§ **Exercise material**:
BEGIN
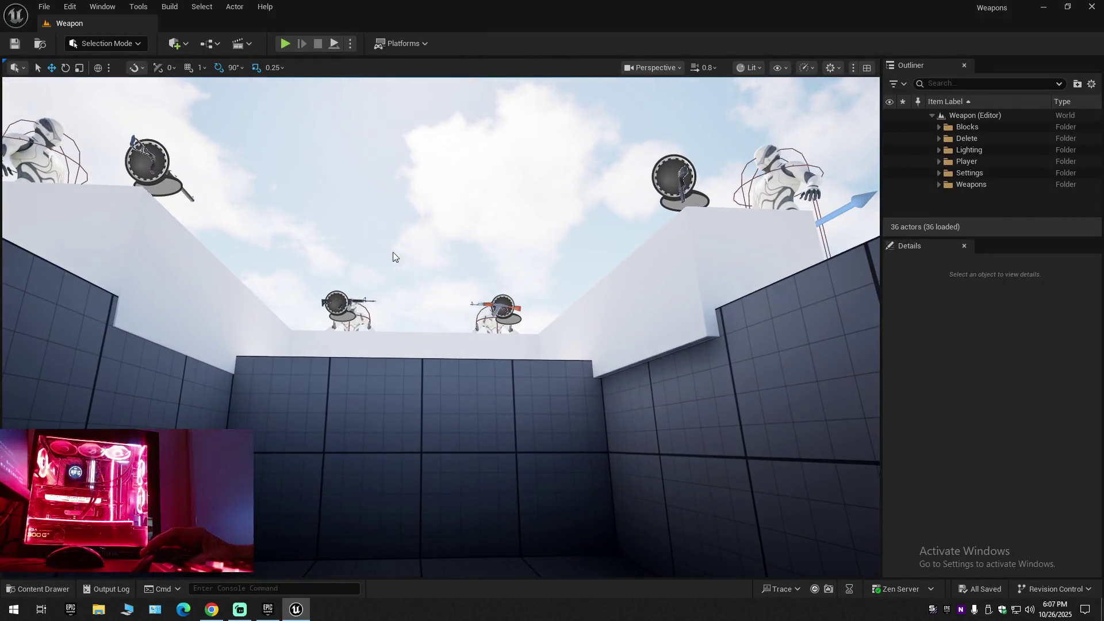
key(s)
END
BEGIN
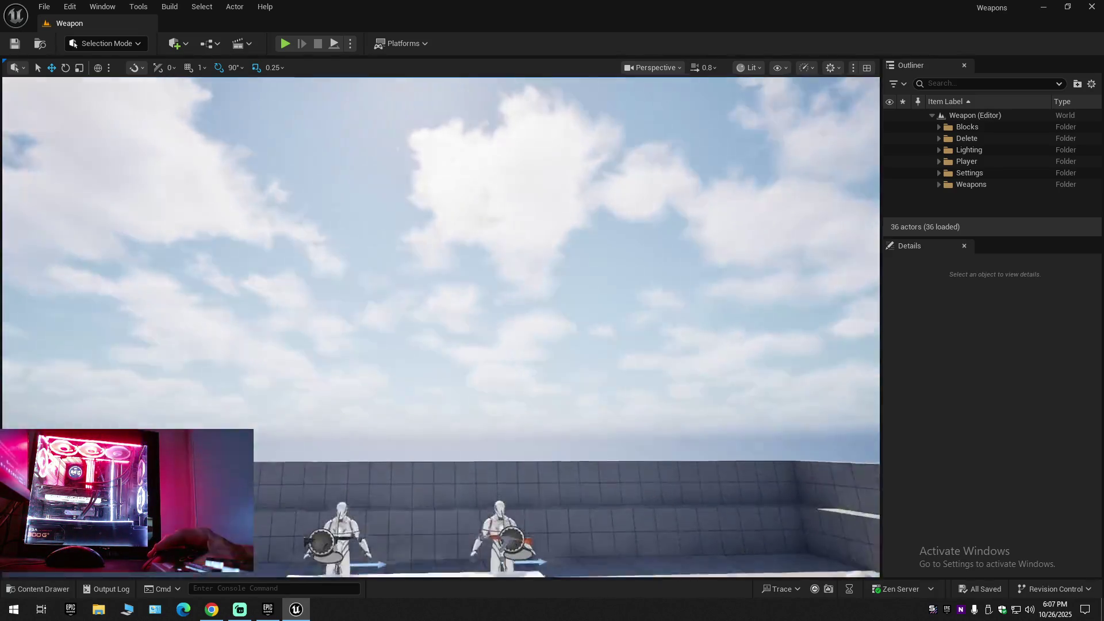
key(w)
END
BEGIN
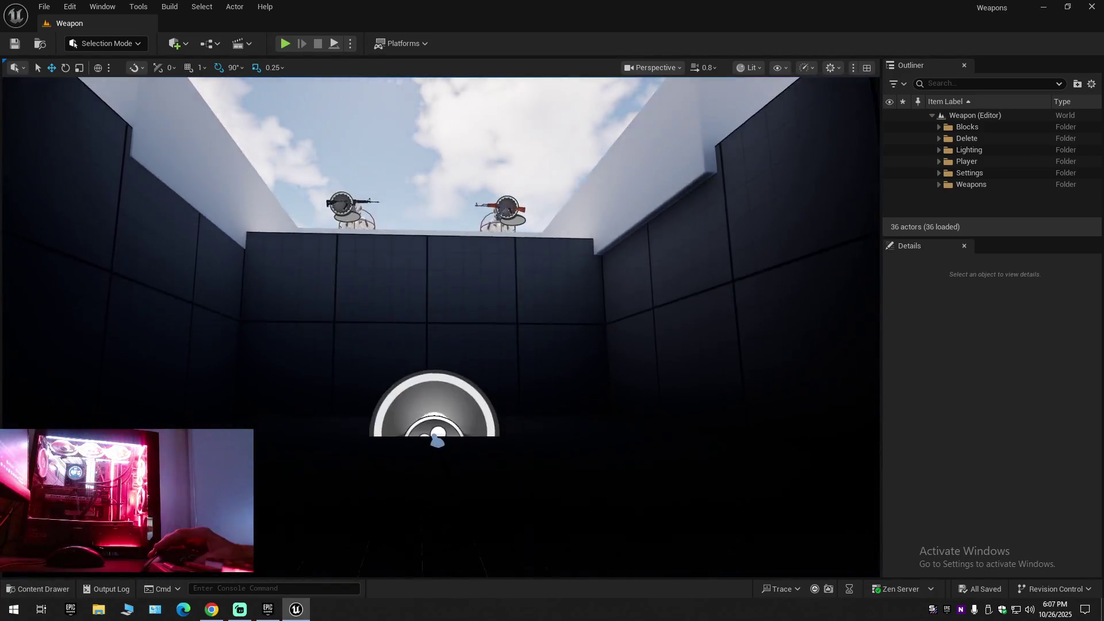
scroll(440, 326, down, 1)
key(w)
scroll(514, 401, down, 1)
END
Check each line of the listing for "scroll", and copy the ones that hold it.

§ **Response area**:
scroll(440, 326, down, 1)
scroll(514, 401, down, 1)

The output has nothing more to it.